Reproduce word for word the stretch of the license plate passage that opens with the words containing "Note: I cover perspective" and closes with "perspective transformation works.".

PASSAGE —
========================================
Figure 3: Our license plate detection method returns a rotated bounding box corresponding to the location of the license plate in the image.

However, looking at this license plate region, we can see that it is a bit distorted and skewed. This skewness can dramatically throw off not only our character segmentation algorithms, but also character identification algorithms when it comes to applying machine learning later in this module.

Because of this, we must first apply a perspective transform to apply a top-down, bird’s eye view of the license plate:

Figure 4: The original license plate could be distorted or skewed which can hurt character classification performance later in the ANPR pipeline. We apply a perspective transform to obtain a top-down, 90 degree viewing angle of the license plate to help alleviate this problem.

Figure 4: The original license plate could be distorted or skewed which can hurt character classification performance later in the ANPR pipeline. We apply a perspective transform to obtain a top-down, 90-degree viewing angle of the license plate to help alleviate this problem.

Notice how the perspective of the license plate has been adjusted, as if we had a 90-degree viewing angle, cleanly looking down on it.

Note: I cover perspective transform twice on the PyImageSearch blog. The first post covers the basics of performing a perspective transform, and the second post applies perspective transform to solve a real-world computer vision problem — building a mobile document scanner. Once we get through the first round of this course, I plan on rewriting these perspective transform articles and bringing them inside Module 1 of PyImageSearch Gurus. But for the time being, I think the explanations on the blog clearly demonstrate how a perspective transformation works.

Now that we have a top-down, bird’s eye view of the license plate, we can start to process it. The first step is to extract the Value channel from the HSV color space on Line 109.

So why did I extract the Value channel rather than use the grayscale version of the image?
========================================
DATA SHOWN —
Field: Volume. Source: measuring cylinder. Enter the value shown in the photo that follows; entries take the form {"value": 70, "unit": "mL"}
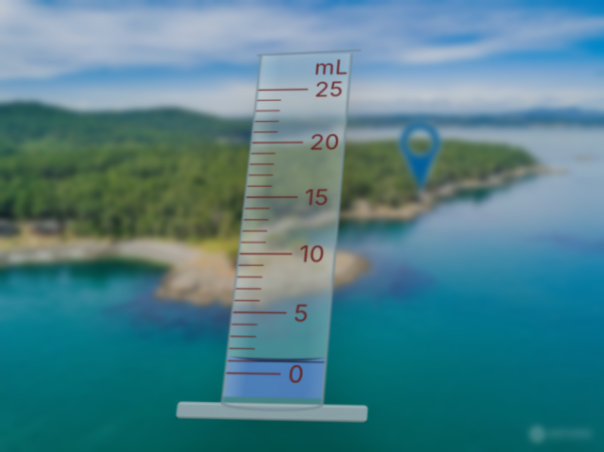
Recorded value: {"value": 1, "unit": "mL"}
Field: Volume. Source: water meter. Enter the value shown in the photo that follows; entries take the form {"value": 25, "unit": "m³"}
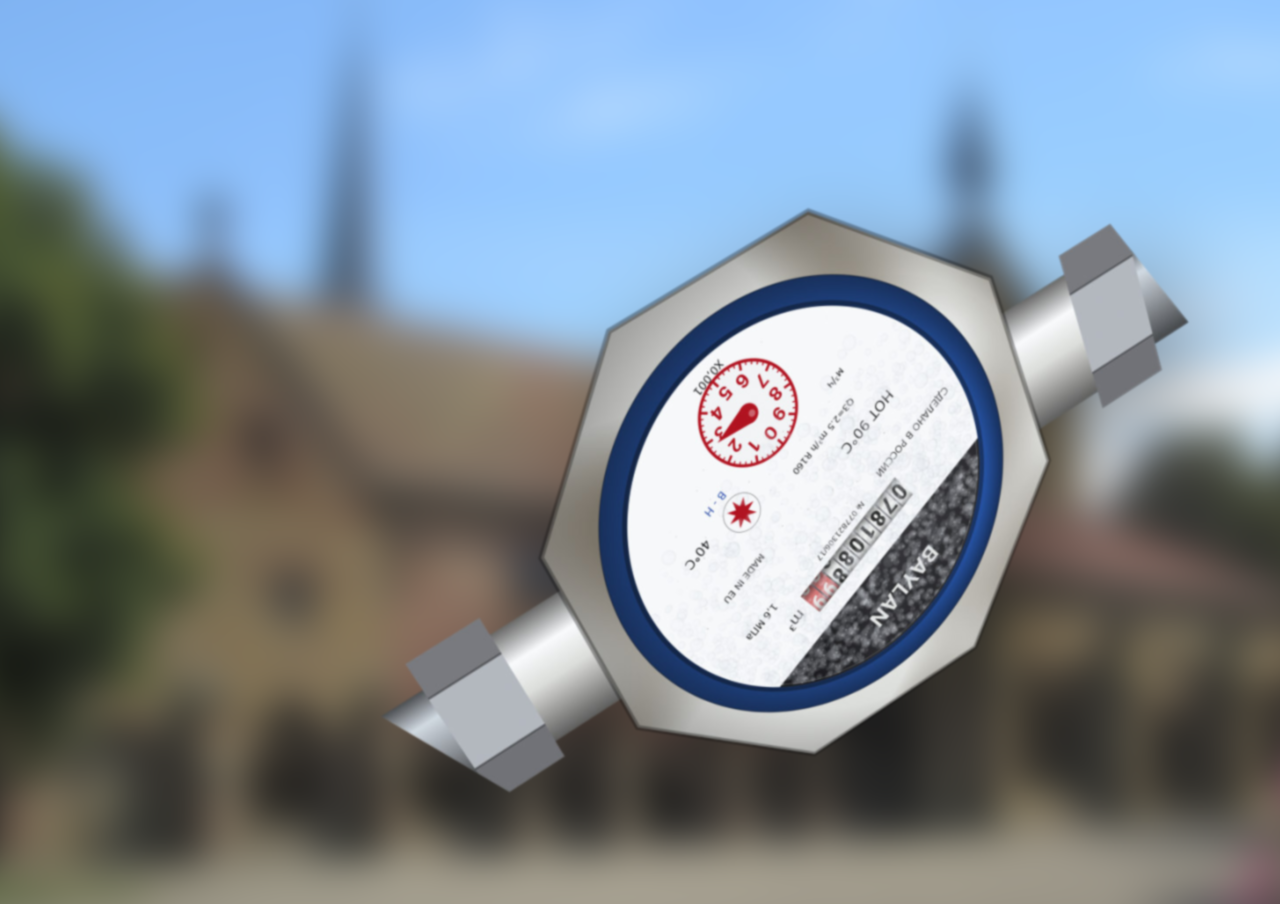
========================================
SOLUTION —
Note: I cover perspective transform twice on the PyImageSearch blog. The first post covers the basics of performing a perspective transform, and the second post applies perspective transform to solve a real-world computer vision problem — building a mobile document scanner. Once we get through the first round of this course, I plan on rewriting these perspective transform articles and bringing them inside Module 1 of PyImageSearch Gurus. But for the time being, I think the explanations on the blog clearly demonstrate how a perspective transformation works.